As well as their output lacking faith to true science as conceived by scientists [5], journalists are sometimes accused of negativity and as being “an opaque lens unable to present and filter scientific content properly,” which is said to have contributed in the past to the scientific illiteracy of the public. There is a large literature on the negative aspects of the coverage of science. Nelkin (Op. cit.) calls journalists and scientists “wary collaborators in the business of science communication,” even if mutually dependent. She accuses the media of paying scant attention to the substance of scientific arguments, or its slow accumulative processes, or the limits of its theories. All of this, she says, “helps perpetuate the distance between science and citizen.” Schnabel [6] points to a contrary narrative in media whereby science is uncritically idealized as an ultimate authority, a theme explored also by Broks [7]. There are also more positive impressions of the role of media, such as that it conducts a pivotal and complex act of mediation for public understanding and for scientists themselves to further their research (Bucchi and Mazzolini, Ibid., Broks Ibid.).
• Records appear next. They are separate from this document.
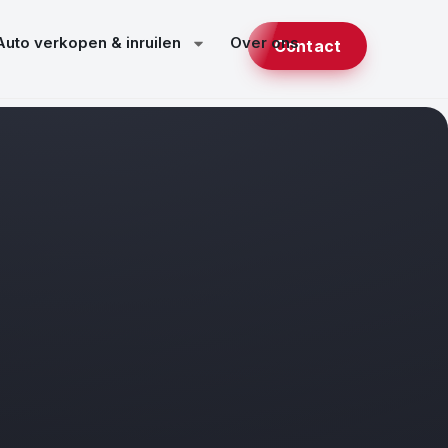
Auto verkopen & inruilen
Over ons
Contact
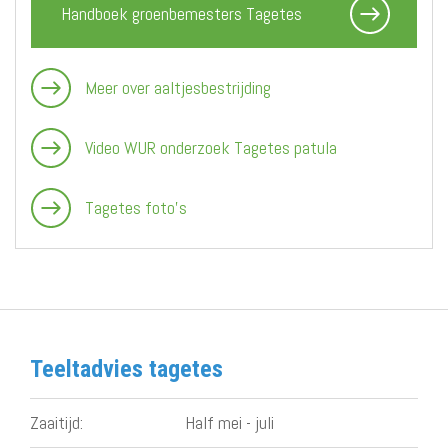
Handboek groenbemesters Tagetes
Meer over aaltjesbestrijding
Video WUR onderzoek Tagetes patula
Tagetes foto's
Teeltadvies tagetes
Zaaitijd:
Half mei - juli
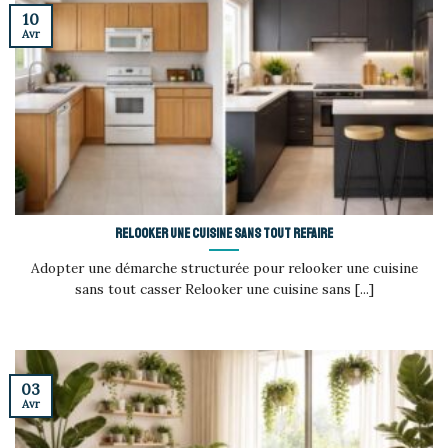
10
Avr
Relooker une cuisine sans tout refaire
Adopter une démarche structurée pour relooker une cuisine
sans tout casser Relooker une cuisine sans [...]
03
Avr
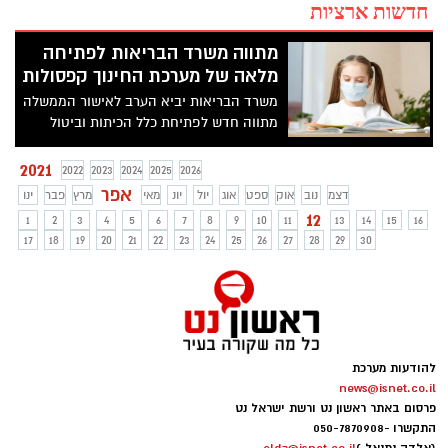
חדשות ארציות
מתווה משרד הבריאות לפתיחה
מלאה של מערכת החינוך קפסולות
משרד הבריאות יביא הערב לאישור הממשלה
מתווה חדש לפתיחת כלל הכיתות וביטול
הקפסולות תוך הפעלת מתווה ״מגן חינוך
מותאם״
2021
2022
2023
2024
2025
2026
אפר
דצמ
נוב
אוק
ספט
אוג
יול
יונ
מאי
מרץ
פבר
ינו
12
1
2
3
4
5
6
7
8
9
10
11
13
14
15
16
17
18
19
20
21
22
23
24
25
26
27
28
29
30
להודעות מערכת
news@isnet.co.il
פרסום באתר ראשון נט ורשת ישראל נט
התקשרו -
050-7870908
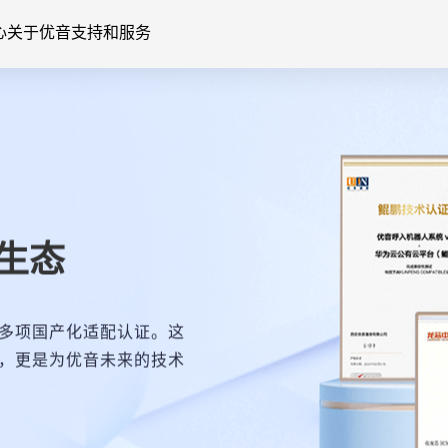
心
关于优音
支持和服务
生态
多项国产化适配认证。这
，更是为优音未来的技术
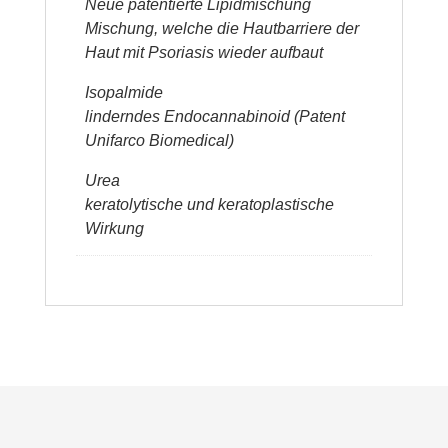
​Neue patentierte Lipidmischung
Mischung, welche die Hautbarriere der
Haut mit Psoriasis wieder aufbaut
Isopalmide
linderndes Endocannabinoid (Patent
Unifarco Biomedical)
Urea
keratolytische und keratoplastische
Wirkung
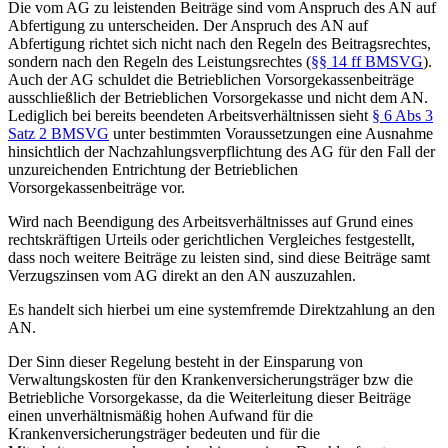
Die vom AG zu leistenden Beiträge sind vom Anspruch des AN auf
Abfertigung zu unterscheiden. Der Anspruch des AN auf
Abfertigung richtet sich nicht nach den Regeln des Beitragsrechtes,
sondern nach den Regeln des Leistungsrechtes (
§§ 14 ff BMSVG
).
Auch der AG schuldet die Betrieblichen Vorsorgekassenbeiträge
ausschließlich der Betrieblichen Vorsorgekasse und nicht dem AN.
Lediglich bei bereits beendeten Arbeitsverhältnissen sieht
§ 6 Abs 3
Satz 2 BMSVG
unter bestimmten Voraussetzungen eine Ausnahme
hinsichtlich der Nachzahlungsverpflichtung des AG für den Fall der
unzureichenden Entrichtung der Betrieblichen
Vorsorgekassenbeiträge vor.
Wird nach Beendigung des Arbeitsverhältnisses auf Grund eines
rechtskräftigen Urteils oder gerichtlichen Vergleiches festgestellt,
dass noch weitere Beiträge zu leisten sind, sind diese Beiträge samt
Verzugszinsen vom AG direkt an den AN auszuzahlen.
Es handelt sich hierbei um eine systemfremde Direktzahlung an den
AN.
Der Sinn dieser Regelung besteht in der Einsparung von
Verwaltungskosten für den Krankenversicherungsträger bzw die
Betriebliche Vorsorgekasse, da die Weiterleitung dieser Beiträge
einen unverhältnismäßig hohen Aufwand für die
Krankenversicherungsträger bedeuten und für die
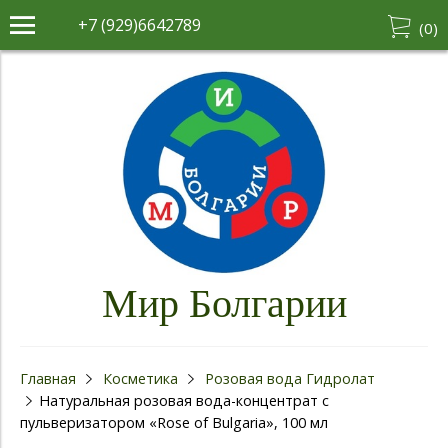
+7 (929)6642789
(
0
)
Мир Болгарии
Главная
Косметика
Розовая вода Гидролат
Натуральная розовая вода-концентрат с
пульверизатором «Rose of Bulgaria», 100 мл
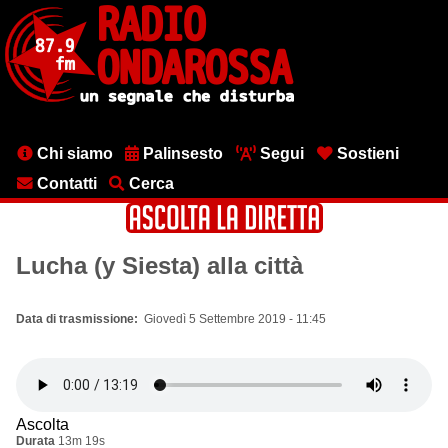
Salta
al
contenuto
principale
Menu
Chi siamo
Palinsesto
Segui
Sostieni
testata
Contatti
Cerca
Lucha (y Siesta) alla città
Data di trasmissione
Giovedì 5 Settembre 2019 - 11:45
Ascolta
Durata
13m 19s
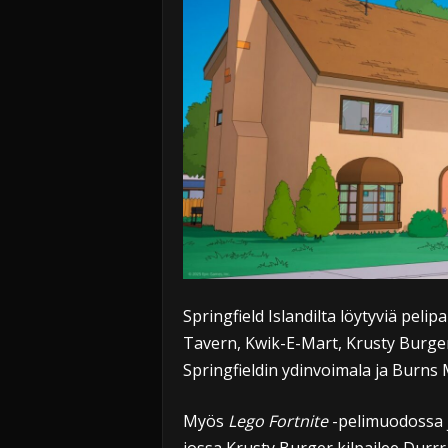
Springfield Islandilta löytyviä pel
Tavern, Kwik-E-Mart, Krusty Burge
Springfieldin ydinvoimala ja Burns
Myös
Lego Fortnite
-pelimuodossa 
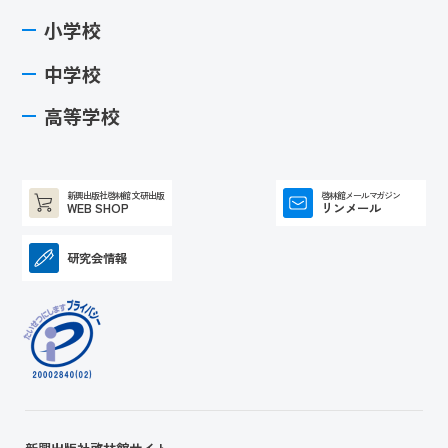
小学校
中学校
高等学校
新興出版社啓林館 文研出版
啓林館メールマガジン
WEB SHOP
リンメール
研究会情報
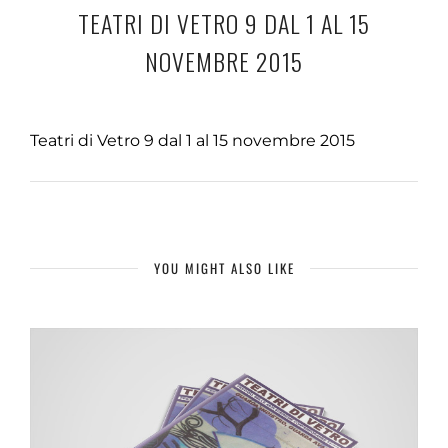
TEATRI DI VETRO 9 DAL 1 AL 15
NOVEMBRE 2015
Teatri di Vetro 9 dal 1 al 15 novembre 2015
YOU MIGHT ALSO LIKE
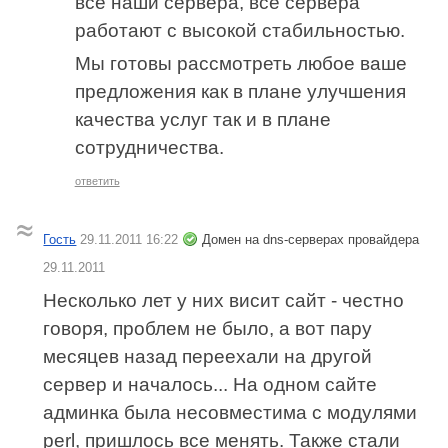
все наши сервера, все сервера
работают с высокой стабильностью.
Мы готовы рассмотреть любое ваше
предложения как в плане улучшения
качества услуг так и в плане
сотрудничества.
ответить
Гость
29.11.2011 16:22
Домен на dns-серверах провайдера
29.11.2011
Несколько лет у них висит сайт - честно
говоря, проблем не было, а вот пару
месяцев назад переехали на другой
сервер и началось... На одном сайте
админка была несовместима с модулями
perl, пришлось все менять. Также стали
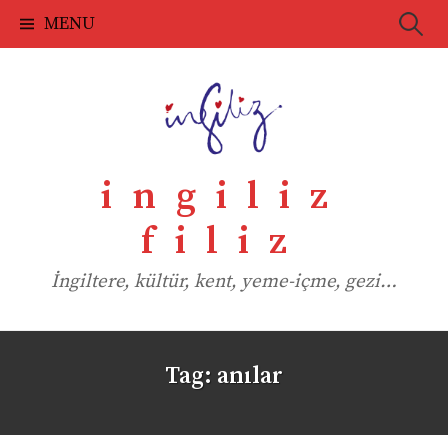
Skip
Searc
MENU
to
for:
content
ingiliz
filiz
İngiltere, kültür, kent, yeme-içme, gezi…
Tag:
anılar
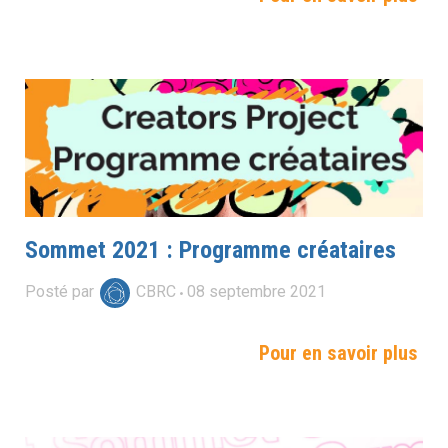
Sommet 2021 : Programme créataires
Posté par
CBRC
08
septembre
2021
Pour en savoir plus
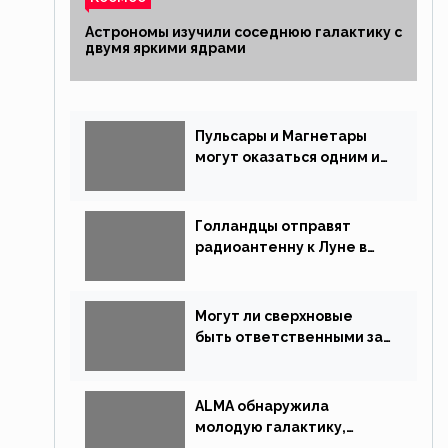
Астрономы изучили соседнюю галактику с
двумя яркими ядрами
Пульсары и Магнетары
могут оказаться одним и
тем же типом звёзд
Голландцы отправят
радиоантенну к Луне в
новой китайской миссии
Могут ли сверхновые
быть ответственными за
массовые вымирания?
ALMA обнаружила
молодую галактику,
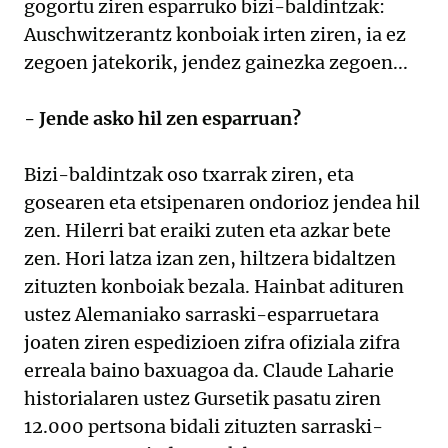
gogortu ziren esparruko bizi-baldintzak:
Auschwitzerantz konboiak irten ziren, ia ez
zegoen jatekorik, jendez gainezka zegoen...
- Jende asko hil zen esparruan?
Bizi-baldintzak oso txarrak ziren, eta
gosearen eta etsipenaren ondorioz jendea hil
zen. Hilerri bat eraiki zuten eta azkar bete
zen. Hori latza izan zen, hiltzera bidaltzen
zituzten konboiak bezala. Hainbat adituren
ustez Alemaniako sarraski-esparruetara
joaten ziren espedizioen zifra ofiziala zifra
erreala baino baxuagoa da. Claude Laharie
historialaren ustez Gursetik pasatu ziren
12.000 pertsona bidali zituzten sarraski-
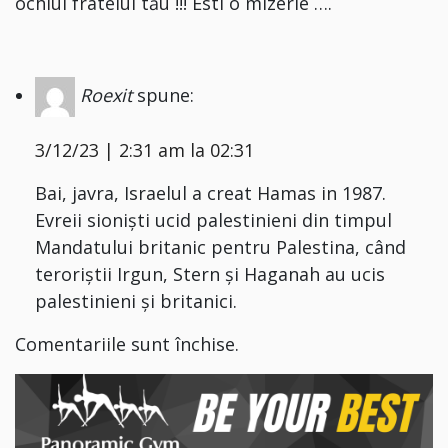
ochiul fratelui tău !!! Esti o mizerie ….
Roexit
spune:
3/12/23 | 2:31 am la 02:31
Bai, javra, Israelul a creat Hamas in 1987.
Evreii sioniști ucid palestinieni din timpul
Mandatului britanic pentru Palestina, când
teroriștii Irgun, Stern și Haganah au ucis
palestinieni și britanici.
Comentariile sunt închise.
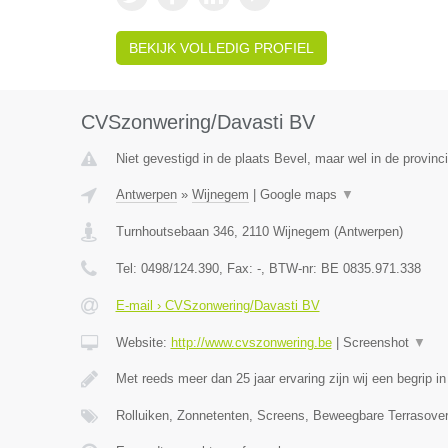
BEKIJK VOLLEDIG PROFIEL
CVSzonwering/Davasti BV
Niet gevestigd in de plaats Bevel, maar wel in de provinc
Antwerpen
»
Wijnegem
|
Google maps
▼
Turnhoutsebaan 346
,
2110
Wijnegem
(
Antwerpen
)
Tel:
0498/124.390
, Fax:
-
, BTW-nr:
BE 0835.971.338
E-mail › CVSzonwering/Davasti BV
Website:
http://www.cvszonwering.be
|
Screenshot
▼
Met reeds meer dan 25 jaar ervaring zijn wij een begrip in
Rolluiken, Zonnetenten, Screens, Beweegbare Terrasove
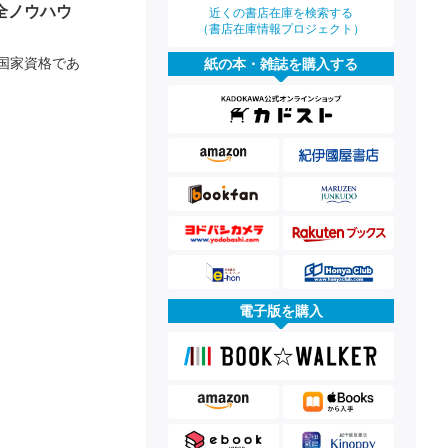
全ノウハウ
近くの書店在庫を検索する
（書店在庫情報プロジェクト）
国家資格であ
紙の本・雑誌を購入する
電子版を購入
[1] Elizabeth Kessler, Picturing the Cosmos: Hubble Space Telescope Images and the Astronomical Sublime, Minneapolis, London, 2014, University of Minnesota Press, 2014.
[2] Dorothy Nelkin, Selling Science: How the Press Covers Science and Technology, New York, Freeman Press, 1987.
[3] Anders Hansen, “Journalistic Practices and Science Reporting in the British Press” (1994) Public Understanding of Science, Vol. 3 N° 2, pp. 111-134.
[4] Johan Galtung and Marie Holmboe Ruge, “The Structure of Foreign News. The Presentation of the Congo, Cuba and Cyprus Crises in Four Norwegian Newspapers,” Journal of Peace Research, Vol. 2. N° 1, 1964, pp. 64-91.
[5] Massimiano Bucchi and Renato Mazzolini, “Big Science, Little News: Science Coverage in the Italian Daily Press, 1946-1997,” Public Understanding of Science, 2003, pp. 7-24.
[6] Ulrich Schnabel, “God’s Formula and Devil’s Contribution: Science in the Press,” Public Understanding of Science, N° 12, 2003, pp. 255-259.
[7] Peter Broks, Understanding Popular Science, Maidenhead, Open University Press, 2006.